# PROBLEM
Each line of the listing below that includes "upacāra" should be reported.

═════ RAW DATA ═════

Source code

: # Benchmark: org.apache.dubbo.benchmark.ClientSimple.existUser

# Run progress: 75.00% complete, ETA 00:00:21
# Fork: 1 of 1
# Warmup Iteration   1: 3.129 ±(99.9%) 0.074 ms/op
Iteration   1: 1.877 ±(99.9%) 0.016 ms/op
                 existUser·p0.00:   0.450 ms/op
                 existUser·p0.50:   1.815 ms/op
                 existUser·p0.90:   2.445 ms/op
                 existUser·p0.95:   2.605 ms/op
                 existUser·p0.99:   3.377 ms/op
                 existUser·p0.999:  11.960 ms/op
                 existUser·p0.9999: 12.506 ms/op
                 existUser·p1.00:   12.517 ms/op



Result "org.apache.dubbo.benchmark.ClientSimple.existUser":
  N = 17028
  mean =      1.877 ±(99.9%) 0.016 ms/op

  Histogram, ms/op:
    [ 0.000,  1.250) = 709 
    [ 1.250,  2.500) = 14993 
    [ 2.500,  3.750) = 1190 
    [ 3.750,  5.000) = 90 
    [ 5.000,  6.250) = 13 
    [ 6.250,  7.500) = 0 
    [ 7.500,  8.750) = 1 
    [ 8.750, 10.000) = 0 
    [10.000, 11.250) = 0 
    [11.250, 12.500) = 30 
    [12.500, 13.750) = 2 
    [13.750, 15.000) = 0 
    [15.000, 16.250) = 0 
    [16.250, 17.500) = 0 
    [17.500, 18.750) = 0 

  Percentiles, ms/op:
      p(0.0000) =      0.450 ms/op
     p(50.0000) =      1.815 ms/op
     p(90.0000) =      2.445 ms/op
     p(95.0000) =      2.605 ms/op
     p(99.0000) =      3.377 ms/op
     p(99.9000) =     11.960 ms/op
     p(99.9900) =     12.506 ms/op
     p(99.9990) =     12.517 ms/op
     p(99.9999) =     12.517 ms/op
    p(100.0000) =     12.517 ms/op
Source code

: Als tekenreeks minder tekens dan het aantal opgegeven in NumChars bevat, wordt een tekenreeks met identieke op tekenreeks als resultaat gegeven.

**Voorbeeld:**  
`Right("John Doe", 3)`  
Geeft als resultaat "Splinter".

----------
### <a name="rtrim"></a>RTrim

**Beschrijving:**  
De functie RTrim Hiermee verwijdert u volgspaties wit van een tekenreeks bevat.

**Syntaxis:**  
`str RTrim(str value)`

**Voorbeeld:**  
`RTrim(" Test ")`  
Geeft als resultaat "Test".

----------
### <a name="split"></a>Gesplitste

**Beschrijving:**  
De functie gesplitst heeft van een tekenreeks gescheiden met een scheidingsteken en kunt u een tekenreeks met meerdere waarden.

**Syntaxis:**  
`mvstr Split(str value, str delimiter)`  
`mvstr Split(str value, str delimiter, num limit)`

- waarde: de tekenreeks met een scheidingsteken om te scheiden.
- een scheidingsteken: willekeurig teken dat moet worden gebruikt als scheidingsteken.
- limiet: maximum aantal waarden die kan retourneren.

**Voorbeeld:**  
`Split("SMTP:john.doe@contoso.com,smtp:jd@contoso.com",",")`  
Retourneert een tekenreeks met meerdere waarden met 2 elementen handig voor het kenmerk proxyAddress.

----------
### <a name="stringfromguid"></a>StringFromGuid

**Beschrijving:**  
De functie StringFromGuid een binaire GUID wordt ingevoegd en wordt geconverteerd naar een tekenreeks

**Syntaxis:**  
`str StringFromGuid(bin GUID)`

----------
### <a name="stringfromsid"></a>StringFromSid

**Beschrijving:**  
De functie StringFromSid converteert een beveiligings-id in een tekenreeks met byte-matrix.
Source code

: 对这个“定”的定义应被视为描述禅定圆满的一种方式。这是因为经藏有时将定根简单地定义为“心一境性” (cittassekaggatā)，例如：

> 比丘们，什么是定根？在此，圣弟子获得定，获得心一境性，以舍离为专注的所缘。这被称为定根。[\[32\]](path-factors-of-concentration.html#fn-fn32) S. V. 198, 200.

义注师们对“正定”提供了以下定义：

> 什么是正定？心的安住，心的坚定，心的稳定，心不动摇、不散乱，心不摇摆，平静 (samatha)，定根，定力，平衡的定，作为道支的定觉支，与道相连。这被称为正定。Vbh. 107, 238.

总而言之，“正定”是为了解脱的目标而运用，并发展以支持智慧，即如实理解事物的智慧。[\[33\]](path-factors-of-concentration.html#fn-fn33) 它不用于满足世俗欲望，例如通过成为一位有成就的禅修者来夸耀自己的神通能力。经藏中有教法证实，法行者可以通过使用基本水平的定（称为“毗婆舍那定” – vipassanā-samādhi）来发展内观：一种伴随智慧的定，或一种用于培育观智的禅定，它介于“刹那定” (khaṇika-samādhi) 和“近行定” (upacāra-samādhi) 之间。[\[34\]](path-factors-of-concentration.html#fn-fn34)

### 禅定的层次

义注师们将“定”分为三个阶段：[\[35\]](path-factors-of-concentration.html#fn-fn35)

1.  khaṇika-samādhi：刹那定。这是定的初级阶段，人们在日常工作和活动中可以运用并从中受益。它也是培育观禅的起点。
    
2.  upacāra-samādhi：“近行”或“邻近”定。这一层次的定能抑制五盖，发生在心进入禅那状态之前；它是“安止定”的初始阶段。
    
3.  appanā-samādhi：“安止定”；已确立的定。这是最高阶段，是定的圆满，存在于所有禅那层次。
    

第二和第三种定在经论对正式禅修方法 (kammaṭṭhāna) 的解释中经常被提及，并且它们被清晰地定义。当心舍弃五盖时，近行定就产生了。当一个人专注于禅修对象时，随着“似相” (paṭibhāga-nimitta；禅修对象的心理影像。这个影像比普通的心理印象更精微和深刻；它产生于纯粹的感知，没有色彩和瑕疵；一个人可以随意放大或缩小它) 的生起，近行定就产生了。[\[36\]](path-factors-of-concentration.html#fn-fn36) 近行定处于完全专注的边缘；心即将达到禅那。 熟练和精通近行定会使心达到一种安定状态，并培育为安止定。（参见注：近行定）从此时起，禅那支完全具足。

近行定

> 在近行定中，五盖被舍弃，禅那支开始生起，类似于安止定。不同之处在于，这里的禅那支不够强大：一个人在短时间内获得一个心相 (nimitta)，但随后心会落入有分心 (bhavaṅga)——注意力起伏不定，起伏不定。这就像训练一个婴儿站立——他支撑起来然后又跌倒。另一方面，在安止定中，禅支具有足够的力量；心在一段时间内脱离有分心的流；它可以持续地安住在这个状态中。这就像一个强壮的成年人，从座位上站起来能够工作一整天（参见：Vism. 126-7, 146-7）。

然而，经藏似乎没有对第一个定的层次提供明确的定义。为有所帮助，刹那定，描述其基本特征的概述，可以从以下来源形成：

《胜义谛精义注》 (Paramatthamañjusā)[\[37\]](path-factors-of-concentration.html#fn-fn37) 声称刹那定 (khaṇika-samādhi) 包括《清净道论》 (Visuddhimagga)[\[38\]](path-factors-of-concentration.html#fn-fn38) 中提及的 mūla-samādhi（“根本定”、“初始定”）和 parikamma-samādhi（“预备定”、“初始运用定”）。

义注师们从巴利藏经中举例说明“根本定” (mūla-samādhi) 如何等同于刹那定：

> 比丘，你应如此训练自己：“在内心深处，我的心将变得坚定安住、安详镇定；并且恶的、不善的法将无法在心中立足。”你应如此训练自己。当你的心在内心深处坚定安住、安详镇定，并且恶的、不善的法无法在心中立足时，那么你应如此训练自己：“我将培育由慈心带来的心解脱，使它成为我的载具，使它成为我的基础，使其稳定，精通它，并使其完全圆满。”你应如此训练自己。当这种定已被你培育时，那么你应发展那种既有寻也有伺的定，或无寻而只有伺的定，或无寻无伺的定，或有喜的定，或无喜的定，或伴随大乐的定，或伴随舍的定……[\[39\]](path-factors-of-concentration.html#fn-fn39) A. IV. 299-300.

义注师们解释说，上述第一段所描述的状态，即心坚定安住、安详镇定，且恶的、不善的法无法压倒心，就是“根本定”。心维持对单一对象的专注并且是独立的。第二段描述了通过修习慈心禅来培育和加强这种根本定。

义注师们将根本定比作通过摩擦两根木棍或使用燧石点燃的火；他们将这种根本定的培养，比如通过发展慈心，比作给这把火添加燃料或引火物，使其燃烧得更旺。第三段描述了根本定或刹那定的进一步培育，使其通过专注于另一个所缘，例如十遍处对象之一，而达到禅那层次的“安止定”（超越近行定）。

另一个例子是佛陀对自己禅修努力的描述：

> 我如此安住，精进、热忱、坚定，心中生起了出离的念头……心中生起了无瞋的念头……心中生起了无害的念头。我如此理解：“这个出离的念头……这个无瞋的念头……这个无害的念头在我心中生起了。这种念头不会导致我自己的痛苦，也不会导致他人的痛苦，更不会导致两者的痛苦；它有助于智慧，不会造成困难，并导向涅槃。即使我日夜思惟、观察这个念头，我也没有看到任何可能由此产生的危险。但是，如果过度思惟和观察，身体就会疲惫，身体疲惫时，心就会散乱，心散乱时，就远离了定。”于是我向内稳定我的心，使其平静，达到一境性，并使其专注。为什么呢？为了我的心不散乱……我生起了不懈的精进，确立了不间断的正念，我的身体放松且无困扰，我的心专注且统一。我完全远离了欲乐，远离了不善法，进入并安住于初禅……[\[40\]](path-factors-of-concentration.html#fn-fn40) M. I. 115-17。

═════

# EXERCISE OUTPUT
总而言之，“正定”是为了解脱的目标而运用，并发展以支持智慧，即如实理解事物的智慧。[\[33\]](path-factors-of-concentration.html#fn-fn33) 它不用于满足世俗欲望，例如通过成为一位有成就的禅修者来夸耀自己的神通能力。经藏中有教法证实，法行者可以通过使用基本水平的定（称为“毗婆舍那定” – vipassanā-samādhi）来发展内观：一种伴随智慧的定，或一种用于培育观智的禅定，它介于“刹那定” (khaṇika-samādhi) 和“近行定” (upacāra-samādhi) 之间。[\[34\]](path-factors-of-concentration.html#fn-fn34)
2.  upacāra-samādhi：“近行”或“邻近”定。这一层次的定能抑制五盖，发生在心进入禅那状态之前；它是“安止定”的初始阶段。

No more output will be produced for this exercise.